[Plain-text document sources]
== Segment start ==
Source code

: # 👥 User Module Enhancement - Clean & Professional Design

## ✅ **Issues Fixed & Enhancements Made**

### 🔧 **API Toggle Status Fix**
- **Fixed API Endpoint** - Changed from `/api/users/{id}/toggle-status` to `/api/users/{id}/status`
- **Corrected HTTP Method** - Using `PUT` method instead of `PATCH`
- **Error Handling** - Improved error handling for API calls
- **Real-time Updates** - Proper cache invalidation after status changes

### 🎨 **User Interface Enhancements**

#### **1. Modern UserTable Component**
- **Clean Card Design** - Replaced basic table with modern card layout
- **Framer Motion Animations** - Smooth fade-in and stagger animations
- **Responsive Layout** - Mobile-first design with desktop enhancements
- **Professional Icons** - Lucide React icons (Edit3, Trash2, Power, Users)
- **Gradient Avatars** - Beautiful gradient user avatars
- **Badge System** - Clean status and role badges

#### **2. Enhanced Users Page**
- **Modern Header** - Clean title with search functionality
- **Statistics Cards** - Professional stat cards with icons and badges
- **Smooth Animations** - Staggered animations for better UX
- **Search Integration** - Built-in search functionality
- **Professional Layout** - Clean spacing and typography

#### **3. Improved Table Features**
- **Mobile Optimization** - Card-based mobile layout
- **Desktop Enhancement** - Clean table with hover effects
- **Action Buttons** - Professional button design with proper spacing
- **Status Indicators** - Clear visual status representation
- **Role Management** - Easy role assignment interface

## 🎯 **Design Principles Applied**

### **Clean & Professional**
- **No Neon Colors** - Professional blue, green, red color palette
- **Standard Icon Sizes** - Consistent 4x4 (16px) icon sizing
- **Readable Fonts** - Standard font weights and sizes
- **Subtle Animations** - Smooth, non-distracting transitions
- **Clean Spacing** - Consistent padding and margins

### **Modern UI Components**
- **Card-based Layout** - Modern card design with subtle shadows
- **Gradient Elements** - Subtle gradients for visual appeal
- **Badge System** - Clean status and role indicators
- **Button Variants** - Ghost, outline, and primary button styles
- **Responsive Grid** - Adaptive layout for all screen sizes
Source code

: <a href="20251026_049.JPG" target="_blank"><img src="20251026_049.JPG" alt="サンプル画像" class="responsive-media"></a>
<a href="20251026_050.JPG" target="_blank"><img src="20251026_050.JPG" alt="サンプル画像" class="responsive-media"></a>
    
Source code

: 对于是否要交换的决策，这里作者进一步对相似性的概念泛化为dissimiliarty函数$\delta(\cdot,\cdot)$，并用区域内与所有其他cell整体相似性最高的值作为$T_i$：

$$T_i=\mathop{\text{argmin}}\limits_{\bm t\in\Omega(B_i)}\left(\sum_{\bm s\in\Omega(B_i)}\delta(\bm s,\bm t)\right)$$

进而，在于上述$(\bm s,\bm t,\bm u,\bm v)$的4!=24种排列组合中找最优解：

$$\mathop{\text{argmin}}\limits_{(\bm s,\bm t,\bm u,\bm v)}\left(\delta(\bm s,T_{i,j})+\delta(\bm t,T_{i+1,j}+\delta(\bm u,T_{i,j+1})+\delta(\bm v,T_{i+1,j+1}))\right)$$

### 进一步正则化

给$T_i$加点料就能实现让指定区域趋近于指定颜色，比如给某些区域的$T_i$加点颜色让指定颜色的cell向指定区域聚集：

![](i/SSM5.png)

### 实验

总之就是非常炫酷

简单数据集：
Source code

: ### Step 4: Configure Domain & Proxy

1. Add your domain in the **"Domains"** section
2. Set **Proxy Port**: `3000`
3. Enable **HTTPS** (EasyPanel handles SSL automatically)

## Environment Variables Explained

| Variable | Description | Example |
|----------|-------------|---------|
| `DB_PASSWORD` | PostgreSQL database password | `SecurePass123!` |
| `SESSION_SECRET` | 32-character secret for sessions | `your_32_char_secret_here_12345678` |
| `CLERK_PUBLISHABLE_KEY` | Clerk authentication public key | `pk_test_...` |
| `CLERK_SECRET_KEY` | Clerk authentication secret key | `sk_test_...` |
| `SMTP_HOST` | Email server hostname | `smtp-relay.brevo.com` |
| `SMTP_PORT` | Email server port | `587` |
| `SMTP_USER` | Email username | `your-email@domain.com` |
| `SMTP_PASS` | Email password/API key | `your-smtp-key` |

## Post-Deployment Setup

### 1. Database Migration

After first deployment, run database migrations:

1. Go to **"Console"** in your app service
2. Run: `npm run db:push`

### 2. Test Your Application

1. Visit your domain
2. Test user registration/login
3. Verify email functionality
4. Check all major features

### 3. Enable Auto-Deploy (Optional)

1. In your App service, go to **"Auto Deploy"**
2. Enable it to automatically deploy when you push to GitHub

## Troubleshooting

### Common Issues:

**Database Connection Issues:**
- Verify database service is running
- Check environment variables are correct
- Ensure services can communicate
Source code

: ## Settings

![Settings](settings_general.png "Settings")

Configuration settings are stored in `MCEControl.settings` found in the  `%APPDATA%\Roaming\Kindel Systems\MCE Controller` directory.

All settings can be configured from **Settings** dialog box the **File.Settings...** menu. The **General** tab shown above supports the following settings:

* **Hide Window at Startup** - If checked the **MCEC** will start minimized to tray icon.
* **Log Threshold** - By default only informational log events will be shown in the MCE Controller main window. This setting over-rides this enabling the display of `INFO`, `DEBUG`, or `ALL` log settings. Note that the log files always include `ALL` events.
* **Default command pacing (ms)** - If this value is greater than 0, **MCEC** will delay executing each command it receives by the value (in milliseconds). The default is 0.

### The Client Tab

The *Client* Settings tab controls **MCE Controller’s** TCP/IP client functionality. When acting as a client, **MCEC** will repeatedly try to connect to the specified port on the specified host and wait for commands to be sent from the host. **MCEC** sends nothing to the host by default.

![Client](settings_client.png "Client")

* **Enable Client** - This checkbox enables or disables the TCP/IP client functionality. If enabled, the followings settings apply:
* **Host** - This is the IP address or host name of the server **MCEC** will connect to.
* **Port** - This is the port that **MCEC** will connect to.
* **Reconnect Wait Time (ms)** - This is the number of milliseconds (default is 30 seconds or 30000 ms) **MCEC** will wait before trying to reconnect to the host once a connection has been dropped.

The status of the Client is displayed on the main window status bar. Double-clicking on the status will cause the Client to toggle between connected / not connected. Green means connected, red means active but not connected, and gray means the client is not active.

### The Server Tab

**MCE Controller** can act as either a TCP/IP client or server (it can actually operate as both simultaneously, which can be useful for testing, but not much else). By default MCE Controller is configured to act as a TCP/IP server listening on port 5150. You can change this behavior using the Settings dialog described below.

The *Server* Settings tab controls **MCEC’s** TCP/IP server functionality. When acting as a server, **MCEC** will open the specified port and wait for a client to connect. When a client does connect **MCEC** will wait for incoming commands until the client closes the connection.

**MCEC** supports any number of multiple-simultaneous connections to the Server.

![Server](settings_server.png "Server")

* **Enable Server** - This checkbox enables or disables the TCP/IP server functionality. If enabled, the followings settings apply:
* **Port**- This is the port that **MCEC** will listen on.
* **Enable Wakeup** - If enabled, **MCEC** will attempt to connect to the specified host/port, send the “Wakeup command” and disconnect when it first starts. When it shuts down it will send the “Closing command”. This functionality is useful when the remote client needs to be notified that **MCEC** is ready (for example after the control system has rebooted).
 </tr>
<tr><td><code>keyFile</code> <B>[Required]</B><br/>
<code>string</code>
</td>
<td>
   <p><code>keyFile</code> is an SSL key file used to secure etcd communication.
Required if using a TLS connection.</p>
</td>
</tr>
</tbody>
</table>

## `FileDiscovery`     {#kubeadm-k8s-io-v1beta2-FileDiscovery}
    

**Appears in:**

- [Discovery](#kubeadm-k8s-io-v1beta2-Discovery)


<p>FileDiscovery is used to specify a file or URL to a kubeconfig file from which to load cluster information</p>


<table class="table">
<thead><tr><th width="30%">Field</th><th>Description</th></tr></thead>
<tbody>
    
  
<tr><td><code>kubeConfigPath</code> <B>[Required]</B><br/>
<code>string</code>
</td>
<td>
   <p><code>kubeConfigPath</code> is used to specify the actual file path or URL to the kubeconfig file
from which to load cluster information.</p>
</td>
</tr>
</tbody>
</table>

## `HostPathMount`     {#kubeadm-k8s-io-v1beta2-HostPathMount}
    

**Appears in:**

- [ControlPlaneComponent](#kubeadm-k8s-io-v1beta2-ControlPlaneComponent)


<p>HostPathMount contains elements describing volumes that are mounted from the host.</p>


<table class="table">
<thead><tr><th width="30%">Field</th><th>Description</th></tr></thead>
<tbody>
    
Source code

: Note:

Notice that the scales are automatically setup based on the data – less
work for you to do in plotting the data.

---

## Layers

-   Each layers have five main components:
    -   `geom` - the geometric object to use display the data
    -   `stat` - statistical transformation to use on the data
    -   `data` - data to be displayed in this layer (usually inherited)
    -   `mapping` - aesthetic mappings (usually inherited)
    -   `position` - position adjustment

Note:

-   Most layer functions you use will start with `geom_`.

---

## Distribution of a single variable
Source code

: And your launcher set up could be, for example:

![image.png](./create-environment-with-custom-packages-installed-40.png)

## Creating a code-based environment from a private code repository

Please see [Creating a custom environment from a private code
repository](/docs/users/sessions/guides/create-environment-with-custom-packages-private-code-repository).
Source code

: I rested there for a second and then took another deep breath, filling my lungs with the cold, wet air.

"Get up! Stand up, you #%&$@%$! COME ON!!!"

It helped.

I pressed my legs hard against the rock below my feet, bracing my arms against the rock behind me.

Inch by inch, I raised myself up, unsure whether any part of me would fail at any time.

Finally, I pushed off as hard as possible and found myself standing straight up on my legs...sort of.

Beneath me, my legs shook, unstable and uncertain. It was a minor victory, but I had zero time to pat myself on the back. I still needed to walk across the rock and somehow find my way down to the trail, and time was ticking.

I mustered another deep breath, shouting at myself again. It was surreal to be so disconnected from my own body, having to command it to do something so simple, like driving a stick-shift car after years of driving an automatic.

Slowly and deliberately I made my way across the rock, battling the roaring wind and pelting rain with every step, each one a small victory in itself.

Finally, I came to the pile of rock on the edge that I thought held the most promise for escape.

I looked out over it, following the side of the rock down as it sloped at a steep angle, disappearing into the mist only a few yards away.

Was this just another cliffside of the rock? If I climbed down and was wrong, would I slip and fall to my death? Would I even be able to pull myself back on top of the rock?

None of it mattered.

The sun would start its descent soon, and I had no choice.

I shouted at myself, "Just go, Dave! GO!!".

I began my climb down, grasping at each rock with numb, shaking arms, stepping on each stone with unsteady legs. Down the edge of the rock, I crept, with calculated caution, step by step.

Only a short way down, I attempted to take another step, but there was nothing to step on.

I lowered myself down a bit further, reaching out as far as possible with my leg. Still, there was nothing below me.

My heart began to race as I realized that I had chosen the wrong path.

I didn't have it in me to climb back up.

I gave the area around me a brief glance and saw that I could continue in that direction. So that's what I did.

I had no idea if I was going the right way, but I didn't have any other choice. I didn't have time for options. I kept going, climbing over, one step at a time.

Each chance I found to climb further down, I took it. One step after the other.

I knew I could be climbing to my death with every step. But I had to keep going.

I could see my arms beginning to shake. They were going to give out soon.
== Segment end ==
**WORK TO BE COMPLETED**
Every line in the data above that includes the word "button" should be copied.

**TASK SOLUTION**
- **Action Buttons** - Professional button design with proper spacing
- **Button Variants** - Ghost, outline, and primary button styles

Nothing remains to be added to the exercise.